A Fourth Option To Deal With Your Car In Bankruptcy

While it is typically true that there are generally three options available to debtors in a chapter 7 bankruptcy with regard to their autos, there may in fact be a fourth option. In a chapter 7 bankruptcy case the debtor has the ability to reaffirm, redeem or surrender and auto. A fourth option which seems to be making a comeback is the good old retain and pay or ride-through option. Let’s examine these options.

Reaffirmation of Auto

The most common option for a debtor is to reaffirm the debt on a vehicle. This option allows the debtor to retain the vehicle through the bankruptcy and be obligated for the outstanding balance after the bankruptcy. Provided the debtor is current on his or her payments pre-petition, the lender will typically issue a reaffirmation agreement to the debtor’s counsel. That agreement needs to be executed, submitted to the court and it is subject to approval by the court. In certain circumstances, the court will hold a reaffirmation hearing to determine whether or not the agreement imposes an undue hardship on the debtor moving forward. In most instances, the debtor is allowed to retain the vehicle, the reaffirmation agreement is approved and the debtor continues to make his or her monthly payments on the vehicle just as prior to filing bankruptcy.


The second option is to redeem the vehicle. In this circumstance, the debtor will pay the fair market value to the lender in one fell swoop in order to keep the vehicle. Since the debtor typically does not have the funds available to pay off the market value to the prior lender, a secondary lender comes in under section 722 of the Bankruptcy Code and provides such funding. The debtor can sometimes get a better deal from the second lender by only being obligated to repay the fair market value of the vehicle at a decent interest rate. This is not an option that is elected often because it just doesn’t seem feasible in most cases. The debtor would have to acquire secondary financing for the fair market value of the vehicle and a decent interest rate to make it worth his while. There are companies that specialize in this type of secondary financing however in my experience we have not seen great success. These secondary lenders try to lowball the value of the vehicle to make a profit for themselves. In my experience, only a small percentage of vehicle debt ever gets redeemed in a chapter 7 bankruptcy case.

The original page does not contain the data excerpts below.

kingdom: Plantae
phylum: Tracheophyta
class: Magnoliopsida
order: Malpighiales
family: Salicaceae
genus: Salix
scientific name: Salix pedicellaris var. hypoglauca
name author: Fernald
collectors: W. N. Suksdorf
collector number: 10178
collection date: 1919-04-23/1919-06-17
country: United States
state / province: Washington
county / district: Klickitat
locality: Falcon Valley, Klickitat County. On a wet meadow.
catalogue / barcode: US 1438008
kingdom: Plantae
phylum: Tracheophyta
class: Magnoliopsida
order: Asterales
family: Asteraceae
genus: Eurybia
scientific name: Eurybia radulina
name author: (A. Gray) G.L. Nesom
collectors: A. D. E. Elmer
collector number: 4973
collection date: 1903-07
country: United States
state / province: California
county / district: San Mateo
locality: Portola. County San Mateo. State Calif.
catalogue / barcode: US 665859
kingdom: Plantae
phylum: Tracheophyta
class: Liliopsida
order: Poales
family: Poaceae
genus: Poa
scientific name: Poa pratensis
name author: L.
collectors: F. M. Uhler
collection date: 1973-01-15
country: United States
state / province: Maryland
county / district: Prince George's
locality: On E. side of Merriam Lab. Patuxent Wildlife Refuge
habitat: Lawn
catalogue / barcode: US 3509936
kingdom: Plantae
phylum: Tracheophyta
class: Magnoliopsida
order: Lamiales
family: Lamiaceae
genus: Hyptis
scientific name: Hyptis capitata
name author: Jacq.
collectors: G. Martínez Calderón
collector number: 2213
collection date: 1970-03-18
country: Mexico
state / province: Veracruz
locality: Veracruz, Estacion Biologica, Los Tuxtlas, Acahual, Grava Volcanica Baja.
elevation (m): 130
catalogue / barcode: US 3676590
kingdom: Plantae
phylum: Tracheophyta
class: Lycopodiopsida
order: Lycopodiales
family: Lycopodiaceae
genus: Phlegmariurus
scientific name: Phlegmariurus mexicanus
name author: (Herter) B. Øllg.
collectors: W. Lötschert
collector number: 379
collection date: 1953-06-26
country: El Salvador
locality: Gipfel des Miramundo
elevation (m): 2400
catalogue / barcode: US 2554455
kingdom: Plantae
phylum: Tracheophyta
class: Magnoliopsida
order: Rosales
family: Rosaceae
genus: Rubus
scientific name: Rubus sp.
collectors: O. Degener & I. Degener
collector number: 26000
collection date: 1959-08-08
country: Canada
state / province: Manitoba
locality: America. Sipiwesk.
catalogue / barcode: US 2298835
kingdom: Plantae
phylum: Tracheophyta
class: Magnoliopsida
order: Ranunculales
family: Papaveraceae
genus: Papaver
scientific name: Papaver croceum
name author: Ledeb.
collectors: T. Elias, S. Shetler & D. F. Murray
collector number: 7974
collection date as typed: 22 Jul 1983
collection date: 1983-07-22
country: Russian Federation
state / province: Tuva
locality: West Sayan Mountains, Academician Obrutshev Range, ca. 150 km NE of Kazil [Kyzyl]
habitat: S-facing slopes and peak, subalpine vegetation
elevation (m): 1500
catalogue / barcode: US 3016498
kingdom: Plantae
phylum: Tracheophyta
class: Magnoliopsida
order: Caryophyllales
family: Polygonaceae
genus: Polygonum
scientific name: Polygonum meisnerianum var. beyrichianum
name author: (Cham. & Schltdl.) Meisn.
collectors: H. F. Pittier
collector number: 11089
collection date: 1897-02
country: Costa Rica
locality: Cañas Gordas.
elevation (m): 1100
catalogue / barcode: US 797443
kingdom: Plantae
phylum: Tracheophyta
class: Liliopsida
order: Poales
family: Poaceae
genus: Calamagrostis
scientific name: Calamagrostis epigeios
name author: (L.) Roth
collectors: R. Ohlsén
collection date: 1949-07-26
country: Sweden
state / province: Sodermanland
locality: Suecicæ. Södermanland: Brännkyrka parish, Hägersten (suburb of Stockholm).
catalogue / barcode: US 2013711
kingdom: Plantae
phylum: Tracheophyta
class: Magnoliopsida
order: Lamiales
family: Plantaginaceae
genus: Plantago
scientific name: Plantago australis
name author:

The third option is simply to surrender the vehicle in satisfaction of the debt. Many debtors take advantage of this scenario when the vehicle is either completely upside down or in tremendous disrepair. This allows the debtor to give back the vehicle and look towards purchasing a new vehicle after the case is filed. There are so many opportunities from different lenders and dealerships to get into a vehicle post-filing that many debtors are willing to let go of their current vehicle if they are either upside down or the vehicle is not functioning properly.

The Fourth Option

Let’s talk about the fourth option. What I’m referring to here is the ride-through or retain and pay. This was an option available to debtors prior to the bankruptcy reform of 2005. Since that time, the only lender that I am aware of that specifically will not allow this fourth option is Ford Motor Credit. They stick to the true letter of the law and force the debtor to either reaffirm, redeem, or surrender. In fact, when their counsel sends a reaffirmation agreement, there is a cover letter that specifically states that Ford Motor Credit will not allow a retain and pay scenario. Other lenders however, are hesitant to even send a reaffirmation agreement because they want to avoid the additional expense and hassle of a potential reaffirmation hearing. Those lenders simply understand that if the debtor wishes to maintain the vehicle, he must continue to pay for it. If the debtor fails to make payments post-petition, the lender has the ability to repossess the vehicle, sell it at auction, absorb their loss and move on. In the long run, they save some money because they don’t need to engage in legal fees every time a chapter 7 bankruptcy case is filed when one of their vehicles is financed. So although technically not allowed under the bankruptcy code since bankruptcy reform, this fourth option to retain and pay, otherwise known as ride-through, seems to be making a strong comeback. In my opinion, it makes perfect sense for the lender to just allow the debtor to retain and pay. If the debtor defaults, the lender has its remedies.